Coupled protein diffusion and folding in the cell

Abstract

When a protein unfolds in the cell, its diffusion coefficient is affected by its increased hydrodynamic radius and by interactions of exposed hydrophobic residues with the cytoplasmic matrix, including chaperones. We characterize protein diffusion by photobleaching whole cells at a single point, and imaging the concentration change of fluorescent-labeled protein throughout the cell as a function of time. As a folded reference protein we use green fluorescent protein. The resulting region-dependent anomalous diffusion is well characterized by 2-D or 3-D diffusion equations coupled to a clustering algorithm that accounts for position-dependent diffusion. Then we study diffusion of a destabilized mutant of the enzyme phosphoglycerate kinase (PGK) and of its stable control inside the cell. Unlike the green fluorescent protein control's diffusion coefficient, PGK's diffusion coefficient is a non-monotonic function of temperature, signaling 'sticking' of the protein in the cytosol as it begins to unfold. The temperature-dependent increase and subsequent decrease of the PGK diffusion coefficient in the cytosol is greater than a simple size-scaling model suggests. Chaperone binding of the unfolding protein inside the cell is one plausible candidate for even slower diffusion of PGK, and we test the plausibility of this hypothesis experimentally, although we do not rule out other candidates.

Figure 1. The instrument for FLIP measurements.

(A) The imaging LED and bleaching laser are combined to excite GFP or GFP-labeled proteins in the cell (ribbon structure of PGK at the top right). The LED illuminates the whole cell evenly for imaging. The laser is focused to a small intense spot (see Methods) to locally photobleach the fluorescent protein. (B) The LED and laser are controlled to turn on alternately every 10 seconds. Snapshots are taken with only the LED on to record the progress of the fluorescence intensity decay in the cell without saturating the camera.

Figure 2. Snapshots of the GFP fluorescence intensity at three of the 19 time steps sampled during bleaching in U2OS cells.

Left column: FLIP data in true color; the small bleaching spot and nucleus are excluded from analysis. Middle three columns: FLIP data in false color for better contrast (scale bar at right), 3-D diffusion model fit, and fit residual. Rightmost three columns: Same FLIP data in false color normalized to the fluorescence intensity distribution at t = 0, 2-D diffusion model fit, and fit residual.

Figure 3. Comparison of experimental data with 2-D normal and anomalous diffusion models at the two locations in the cell (A) and (B).

The experimental fluorescence intensity (black circles) initially decays faster, and subsequently slower than the best normal diffusion model fits (blue curves). Only anomalous diffusion with α<1 (red curves) correctly simulates the observed data. The vertical dashed lines at 85 s indicate where the short time (horizontal axis in Figure 4) and long time (vertical axis in Figure 4) residuals were calculated. The normal diffusion model tends to have a negative residual at short time and a positive residual at long time, whereas the anomalous diffusion model has much smaller residuals.

Figure 4. The distribution of the residuals of all the pixels in the cell.

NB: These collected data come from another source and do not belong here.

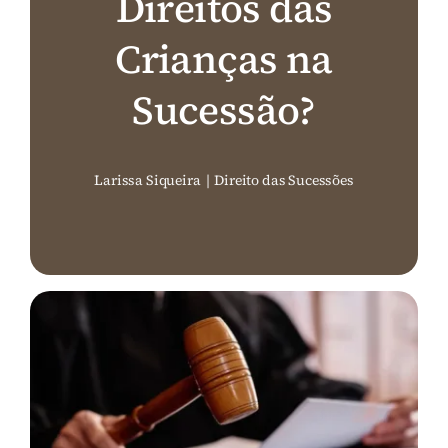
Direitos das
Perguntas Frequentes (FAQ)
Crianças na
Sucessão?
Contato
Larissa Siqueira
|
Direito das Sucessões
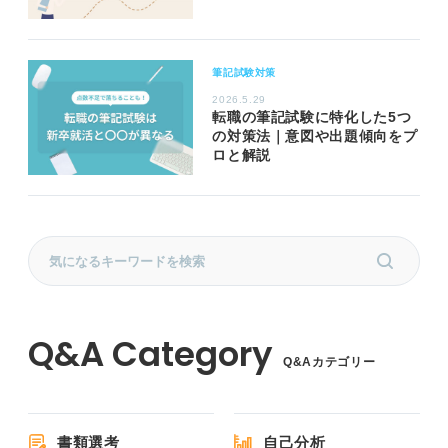
筆記試験対策
2026.5.29
転職の筆記試験に特化した5つ
の対策法｜意図や出題傾向をプ
ロと解説
Q&Aカテゴリー
書類選考
自己分析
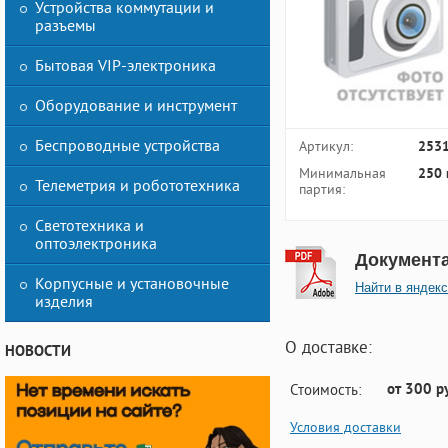
Устройства коммутации и
разъемы
Бытовая VIP-электроника
Оборудование и инструмент
Беспроводные устройства
Артикул:
253
Минимальная
250 
Телеметрия и робототехника
партия:
Светотехника и
оптоэлектроника
Документ
Корпусные и установочные
Найти в яндекс
изделия
О доставке:
НОВОСТИ
от 300 р
Стоимость:
Условия доставки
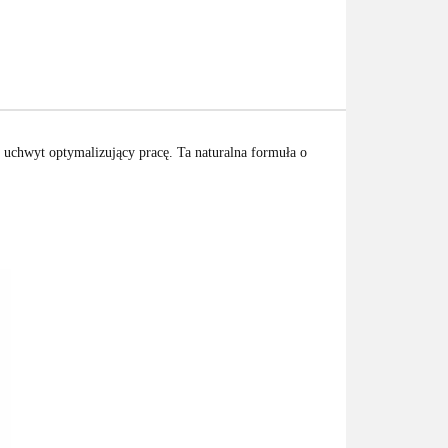
uchwyt ​​optymalizujący pracę. Ta naturalna formuła o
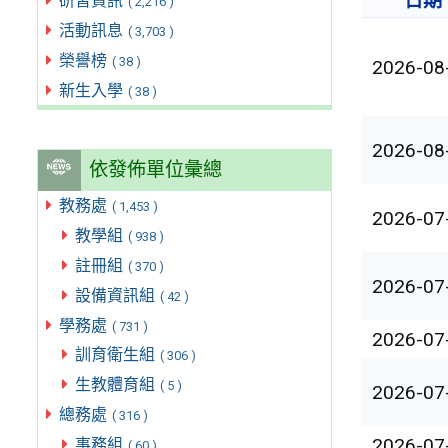
日期
研習資訊
( 2,216 )
活動訊息
( 3,703 )
榮譽榜
( 38 )
2026-08
新生入學
( 38 )
2026-08
依發佈單位彙總
教務處
( 1,453 )
2026-07
教學組
( 938 )
註冊組
( 370 )
2026-07
設備資訊組
( 42 )
學務處
( 731 )
2026-07
訓育衛生組
( 306 )
生教體育組
( 5 )
2026-07
總務處
( 316 )
2026-07
事務組
( 60 )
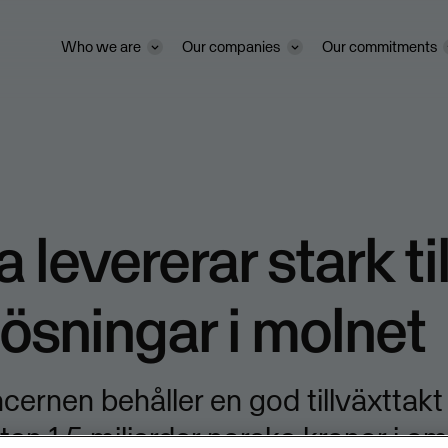
Who we are
Our companies
Our commitments
 levererar stark ti
ösningar i molnet
ernen behåller en god tillväxttakt
an 1,5 miljarder norska kronor i o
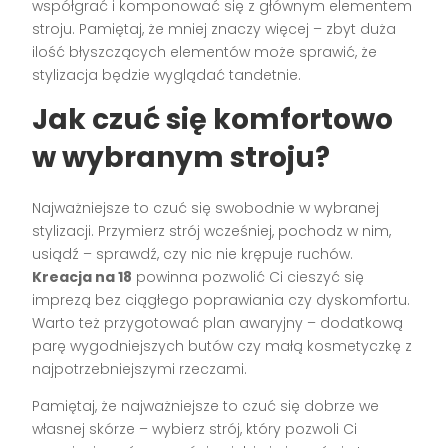
współgrać i komponować się z głównym elementem
stroju. Pamiętaj, że mniej znaczy więcej – zbyt duża
ilość błyszczących elementów może sprawić, że
stylizacja będzie wyglądać tandetnie.
Jak czuć się komfortowo
w wybranym stroju?
Najważniejsze to czuć się swobodnie w wybranej
stylizacji. Przymierz strój wcześniej, pochodz w nim,
usiądź – sprawdź, czy nic nie krępuje ruchów.
Kreacja na 18
powinna pozwolić Ci cieszyć się
imprezą bez ciągłego poprawiania czy dyskomfortu.
Warto też przygotować plan awaryjny – dodatkową
parę wygodniejszych butów czy małą kosmetyczkę z
najpotrzebniejszymi rzeczami.
Pamiętaj, że najważniejsze to czuć się dobrze we
własnej skórze – wybierz strój, który pozwoli Ci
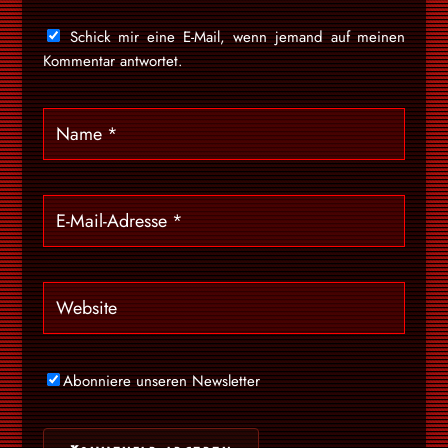
Schick mir eine E-Mail, wenn jemand auf meinen
Kommentar antwortet.
Abonniere unseren Newsletter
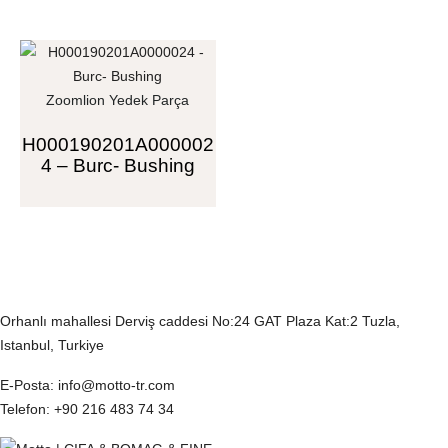
Zoomlion Yedek Parça
H000190201A000002
4 – Burc- Bushing
İletişim Bilgilerimiz
Orhanlı mahallesi Derviş caddesi No:24 GAT Plaza Kat:2 Tuzla,
Istanbul, Turkiye
E-Posta
: info@motto-tr.com
Telefon
: +90 216 483 74 34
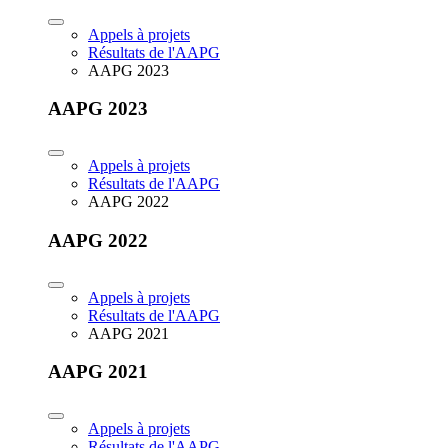
Appels à projets
Résultats de l'AAPG
AAPG 2023
AAPG 2023
Appels à projets
Résultats de l'AAPG
AAPG 2022
AAPG 2022
Appels à projets
Résultats de l'AAPG
AAPG 2021
AAPG 2021
Appels à projets
Résultats de l'AAPG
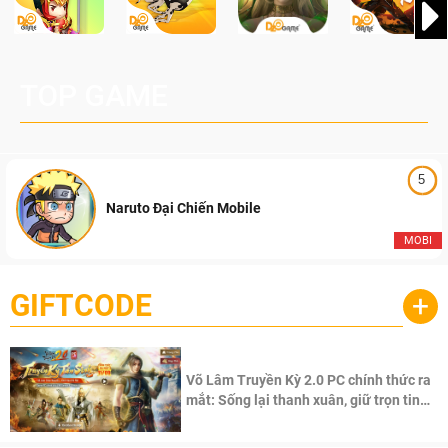
TOP GAME
5
Naruto Đại Chiến Mobile
MOBI
GIFTCODE
+
Võ Lâm Truyền Kỳ 2.0 PC chính thức ra
mắt: Sống lại thanh xuân, giữ trọn tinh
thần Võ Lâm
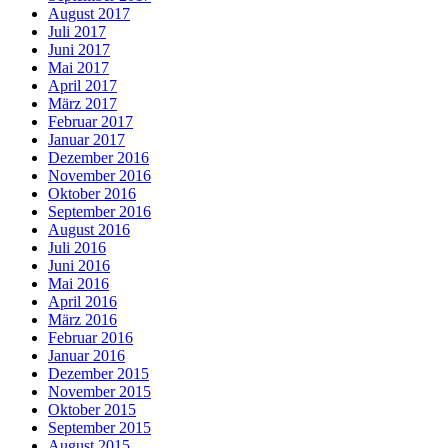
August 2017
Juli 2017
Juni 2017
Mai 2017
April 2017
März 2017
Februar 2017
Januar 2017
Dezember 2016
November 2016
Oktober 2016
September 2016
August 2016
Juli 2016
Juni 2016
Mai 2016
April 2016
März 2016
Februar 2016
Januar 2016
Dezember 2015
November 2015
Oktober 2015
September 2015
August 2015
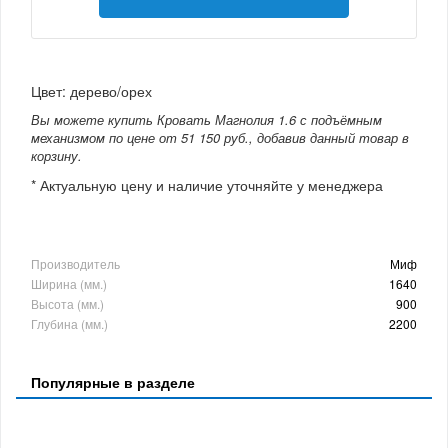
Цвет: дерево/орех
Вы можете купить Кровать Магнолия 1.6 с подъёмным
механизмом по цене от 51 150 руб., добавив данный товар в
корзину.
* Актуальную цену и наличие уточняйте у менеджера
Производитель
Миф
Ширина (мм.)
1640
Высота (мм.)
900
Глубина (мм.)
2200
Популярные в разделе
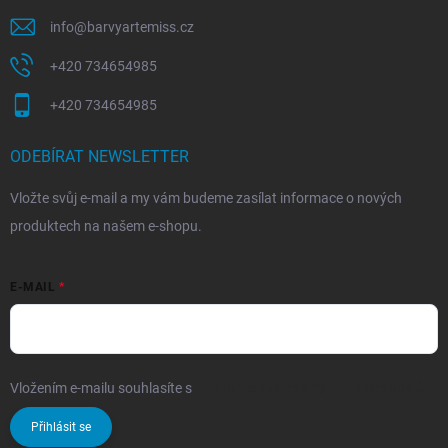
info
@
barvyartemiss.cz
+420 734654985
+420 734654985
ODEBÍRAT NEWSLETTER
Vložte svůj e-mail a my vám budeme zasílat informace o nových
produktech na našem e-shopu.
E-MAIL
Vložením e-mailu souhlasíte s
podmínkami ochrany osobních údajů
Přihlásit se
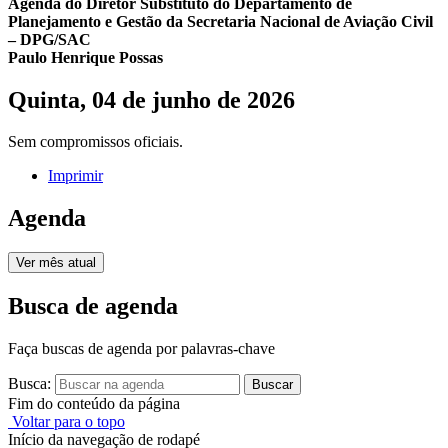
Agenda do Diretor Substituto do Departamento de
Planejamento e Gestão da Secretaria Nacional de Aviação Civil
– DPG/SAC
Paulo Henrique Possas
Quinta, 04 de junho de 2026
Sem compromissos oficiais.
Imprimir
Agenda
Ver mês atual
Busca de agenda
Faça buscas de agenda por palavras-chave
Busca:
Buscar
Fim do conteúdo da página
Voltar para o topo
Início da navegação de rodapé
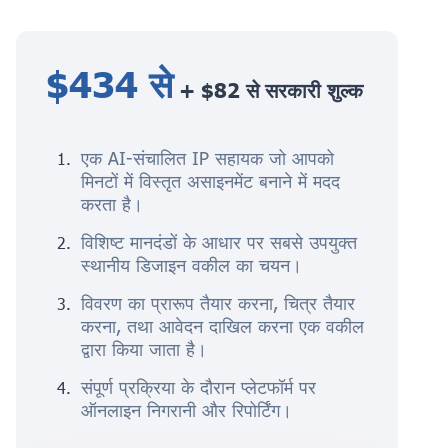
$434 से
+ $82 से सरकारी शुल्क
एक AI-संचालित IP सहायक जो आपको
मिनटों में विस्तृत असाइनमेंट बनाने में मदद
करता है।
विशिष्ट मानदंडों के आधार पर सबसे उपयुक्त
स्थानीय डिजाइन वकील का चयन।
विवरण का प्रारूप तैयार करना, चित्र तैयार
करना, तथा आवेदन दाखिल करना एक वकील
द्वारा किया जाता है।
संपूर्ण प्रक्रिया के दौरान प्लेटफॉर्म पर
ऑनलाइन निगरानी और रिपोर्टिंग।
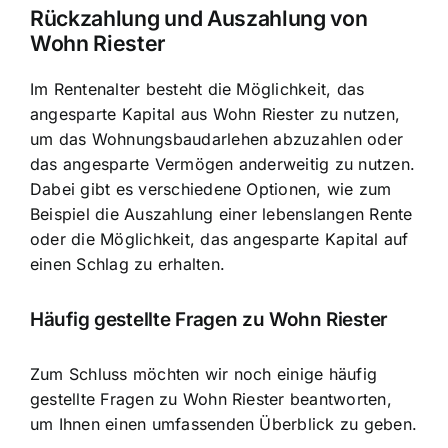
Rückzahlung und Auszahlung von
Wohn Riester
Im Rentenalter besteht die Möglichkeit, das
angesparte Kapital aus Wohn Riester zu nutzen,
um das Wohnungsbaudarlehen abzuzahlen oder
das angesparte Vermögen anderweitig zu nutzen.
Dabei gibt es verschiedene Optionen, wie zum
Beispiel die Auszahlung einer lebenslangen Rente
oder die Möglichkeit, das angesparte Kapital auf
einen Schlag zu erhalten.
Häufig gestellte Fragen zu Wohn Riester
Zum Schluss möchten wir noch einige häufig
gestellte Fragen zu Wohn Riester beantworten,
um Ihnen einen umfassenden Überblick zu geben.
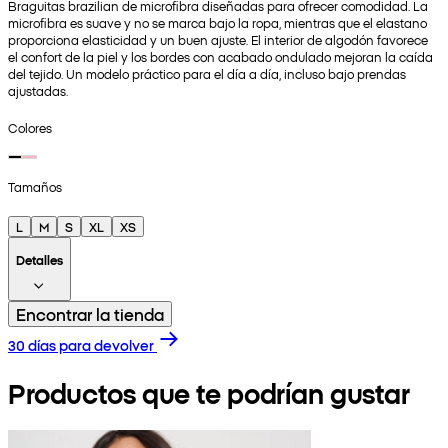
Braguitas brazilian de microfibra diseñadas para ofrecer comodidad. La
microfibra es suave y no se marca bajo la ropa, mientras que el elastano
proporciona elasticidad y un buen ajuste. El interior de algodón favorece
el confort de la piel y los bordes con acabado ondulado mejoran la caída
del tejido. Un modelo práctico para el día a día, incluso bajo prendas
ajustadas.
Colores
Tamaños
L
M
S
XL
XS
Detalles
Encontrar la tienda
30 días para devolver
Productos que te podrían gustar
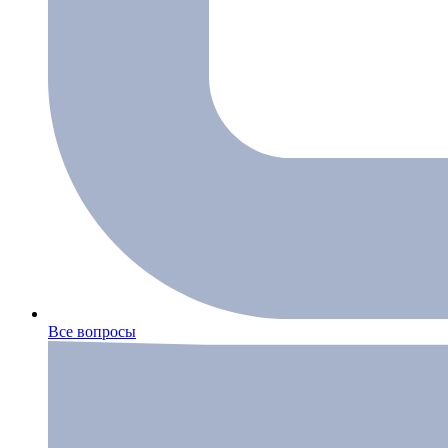
Все вопросы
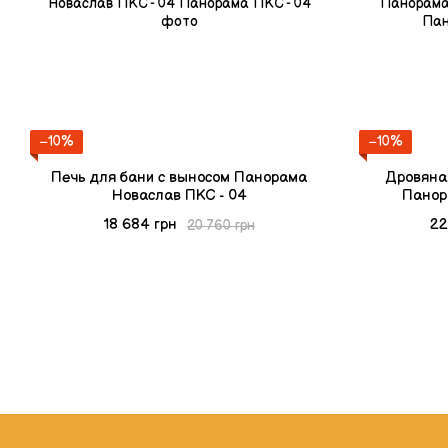
−10%
−10%
Печь для бани с выносом Панорама
Дровяна
Новаслав ПКС - 04
Панор
18 684 грн
22
20 760 грн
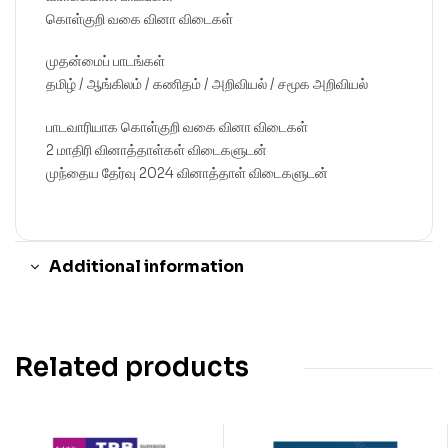
கொள்குறி வகை வினா விடைகள்
முதன்மைப் பாடங்கள்
தமிழ் / ஆங்கிலம் / கணிதம் / அறிவியல் / சமூக அறிவியல்
பாடவாரியாக கொள்குறி வகை வினா விடைகள்
2 மாதிரி வினாத்தாள்கள் விடைகளுடன்
முந்தைய தேர்வு 2024 வினாத்தாள் விடைகளுடன்
Additional information
Related products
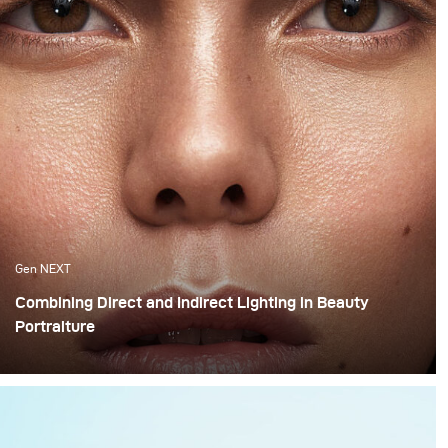
Gen NEXT
Combining Direct and Indirect Lighting in Beauty
Portraiture
The use of indirect lighting has become quite popular
among photographers in the past year. Many
photographers and clients have grown tired of the direct
flashed photography look that we are all so familiar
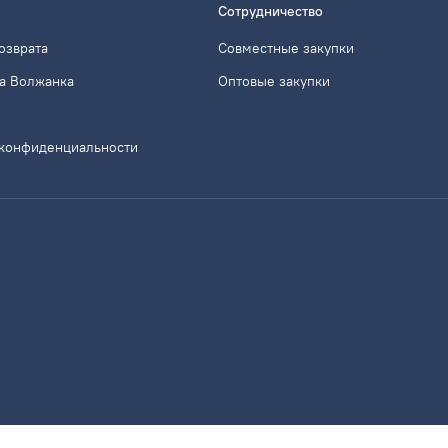
Сотрудничество
озврата
Совместные закупки
а Волжанка
Оптовые закупки
 конфиденциальности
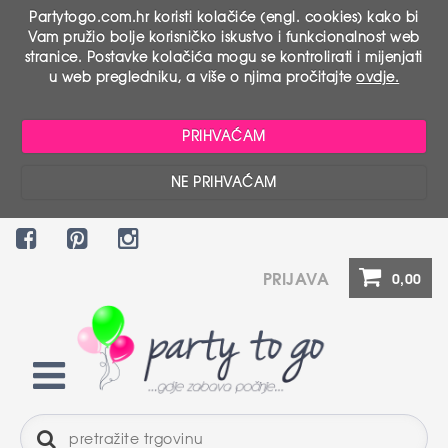
Partytogo.com.hr koristi kolačiće (engl. cookies) kako bi
Vam pružio bolje korisničko iskustvo i funkcionalnost web
stranice. Postavke kolačića mogu se kontrolirati i mijenjati
u web pregledniku, a više o njima pročitajte
ovdje.
PRIHVAĆAM
NE PRIHVAĆAM
PRIJAVA
0,00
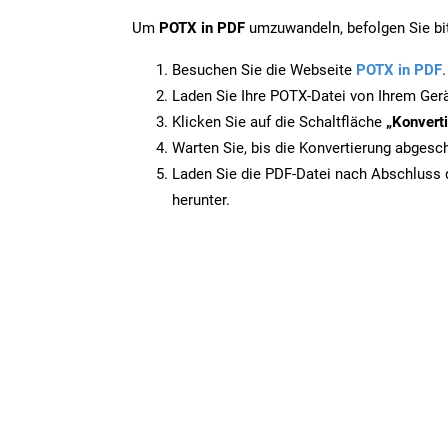
Um
POTX in PDF
umzuwandeln, befolgen Sie bit
Besuchen Sie die Webseite
POTX in PDF
.
Laden Sie Ihre POTX-Datei von Ihrem Ger
Klicken Sie auf die Schaltfläche
„Konverti
Warten Sie, bis die Konvertierung abgesch
Laden Sie die PDF-Datei nach Abschluss d
herunter.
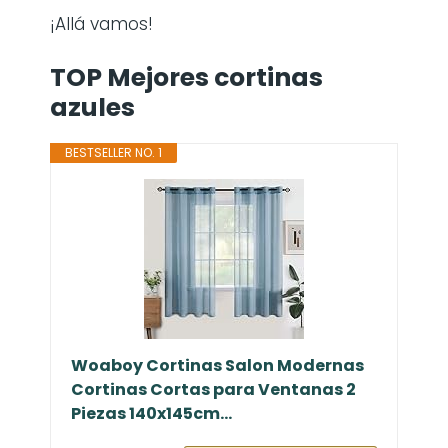
¡Allá vamos!
TOP Mejores cortinas
azules
BESTSELLER NO. 1
Woaboy Cortinas Salon Modernas
Cortinas Cortas para Ventanas 2
Piezas 140x145cm...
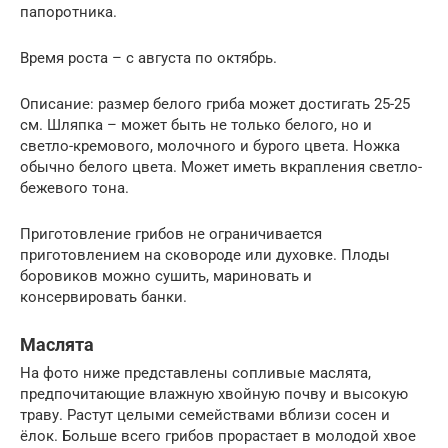
папоротника.
Время роста – с августа по октябрь.
Описание: размер белого гриба может достигать 25-25
см. Шляпка – может быть не только белого, но и
светло-кремового, молочного и бурого цвета. Ножка
обычно белого цвета. Может иметь вкрапления светло-
бежевого тона.
Приготовление грибов не ограничивается
приготовлением на сковороде или духовке. Плоды
боровиков можно сушить, мариновать и
консервировать банки.
Маслята
На фото ниже представлены сопливые маслята,
предпочитающие влажную хвойную почву и высокую
траву. Растут целыми семействами вблизи сосен и
ёлок. Больше всего грибов прорастает в молодой хвое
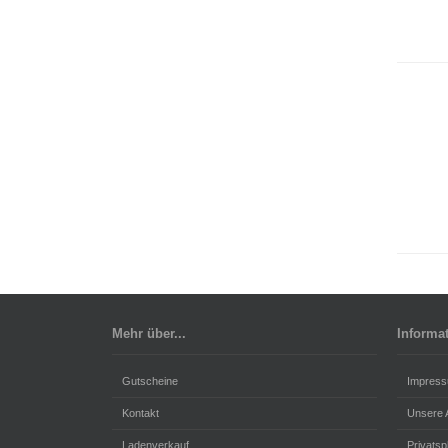
Mehr über...
Informa
Gutscheine
Impres
Kontakt
Unsere
Ladenverkauf
Privats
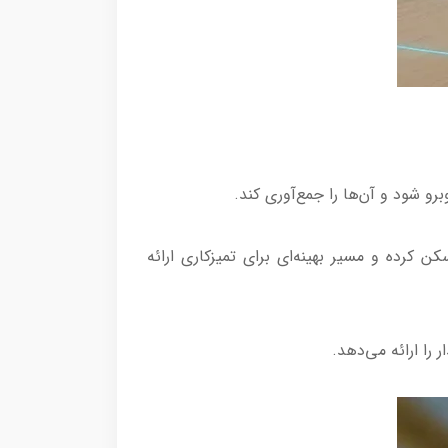
 مدل XU3000/01 با استفاده از تکنولوژی LiDAR، تمام اتاق‌ها را اسکن کرده و مسیر بهینه‌ای برای تمیزکاری ارائه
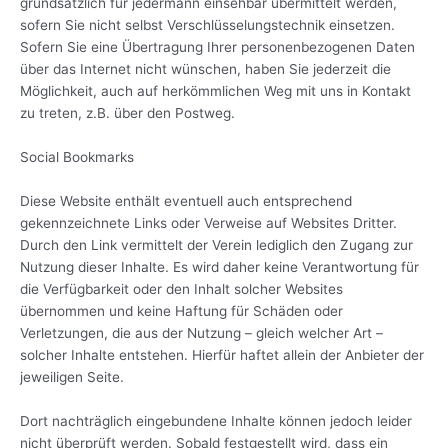
grundsätzlich für jedermann einsehbar übermittelt werden,
sofern Sie nicht selbst Verschlüsselungstechnik einsetzen.
Sofern Sie eine Übertragung Ihrer personenbezogenen Daten
über das Internet nicht wünschen, haben Sie jederzeit die
Möglichkeit, auch auf herkömmlichen Weg mit uns in Kontakt
zu treten, z.B. über den Postweg.
Social Bookmarks
Diese Website enthält eventuell auch entsprechend
gekennzeichnete Links oder Verweise auf Websites Dritter.
Durch den Link vermittelt der Verein lediglich den Zugang zur
Nutzung dieser Inhalte. Es wird daher keine Verantwortung für
die Verfügbarkeit oder den Inhalt solcher Websites
übernommen und keine Haftung für Schäden oder
Verletzungen, die aus der Nutzung – gleich welcher Art –
solcher Inhalte entstehen. Hierfür haftet allein der Anbieter der
jeweiligen Seite.
Dort nachträglich eingebundene Inhalte können jedoch leider
nicht überprüft werden. Sobald festgestellt wird, dass ein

(A–E) Single and multi-domain models of normal and anomalous diffusion simulations. The pixels represent the residual of a single pixel in the cell at t≤90 s (x-axis) and t≥100 s (y-axis). Normal diffusion simulations (A,C) have systematic deviation from experiment results, visualized by an offset in the residual graph. In the anomalous diffusion simulations (B,D), the multi-domain model results in smaller overall residuals than the single domain model. (E) The illustration of the three domains in the cell calculated by the k-means clustering algorithm.

Figure 5. Comparison of the diffusion coefficients of the GFP, ltPGK-GFP and ltPGK-FRET measured from 22°C to 37°C.

All proteins diffuse faster at higher temperatures while folded. The “lt” proteins show accelerated diffusion followed by a turnaround at T near T _m. Global model fits are to equation 1 (solid thick lines) and equation 2 (dotted thick lines).

Figure 6. Donor over acceptor (D/A) ratios for protein unfolding and protein-protein interaction.

PGK-FRET unfolding (gray) has a midpoint at approximately 42°C for the U2OS cell data shown here, unfolding begins at 37°C. ltPGK-FRET starts interacting with Hsp70-mCherry extensively above 35°C, whereas htPGK-FRET simply continues the room temperature linear trend up to 45°C.